PROBLEM TO SOLVE: Tell how many lines of the entries below include the string "Views". Respond with the number alone.

DATA SHOWN:
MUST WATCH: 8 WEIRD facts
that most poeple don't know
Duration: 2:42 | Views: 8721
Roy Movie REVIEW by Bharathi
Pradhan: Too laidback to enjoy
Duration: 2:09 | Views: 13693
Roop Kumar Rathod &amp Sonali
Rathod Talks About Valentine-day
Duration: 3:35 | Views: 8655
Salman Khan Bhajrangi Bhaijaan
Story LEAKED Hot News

--

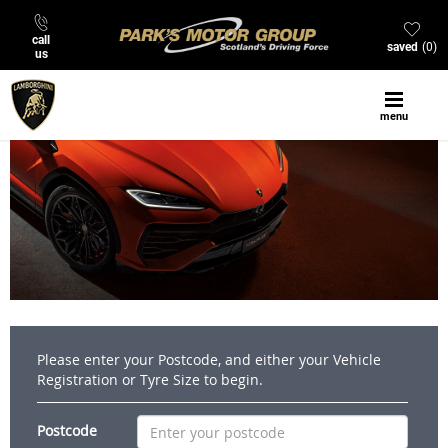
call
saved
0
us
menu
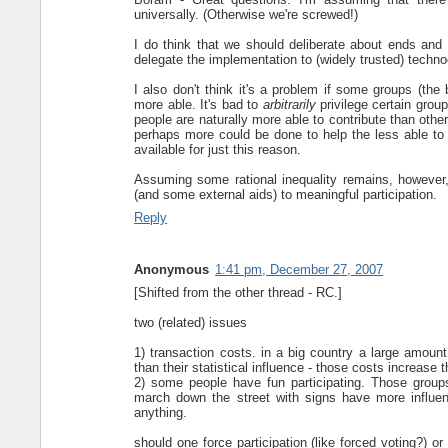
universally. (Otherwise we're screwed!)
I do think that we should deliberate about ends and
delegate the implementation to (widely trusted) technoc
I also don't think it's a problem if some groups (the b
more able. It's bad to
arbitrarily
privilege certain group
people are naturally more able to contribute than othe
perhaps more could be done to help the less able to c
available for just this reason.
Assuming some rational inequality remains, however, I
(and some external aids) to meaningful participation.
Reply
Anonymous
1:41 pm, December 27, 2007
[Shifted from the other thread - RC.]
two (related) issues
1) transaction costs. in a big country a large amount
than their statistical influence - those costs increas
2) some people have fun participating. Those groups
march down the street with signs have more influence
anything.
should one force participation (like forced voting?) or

OUTPUT FOR THIS TASK: 3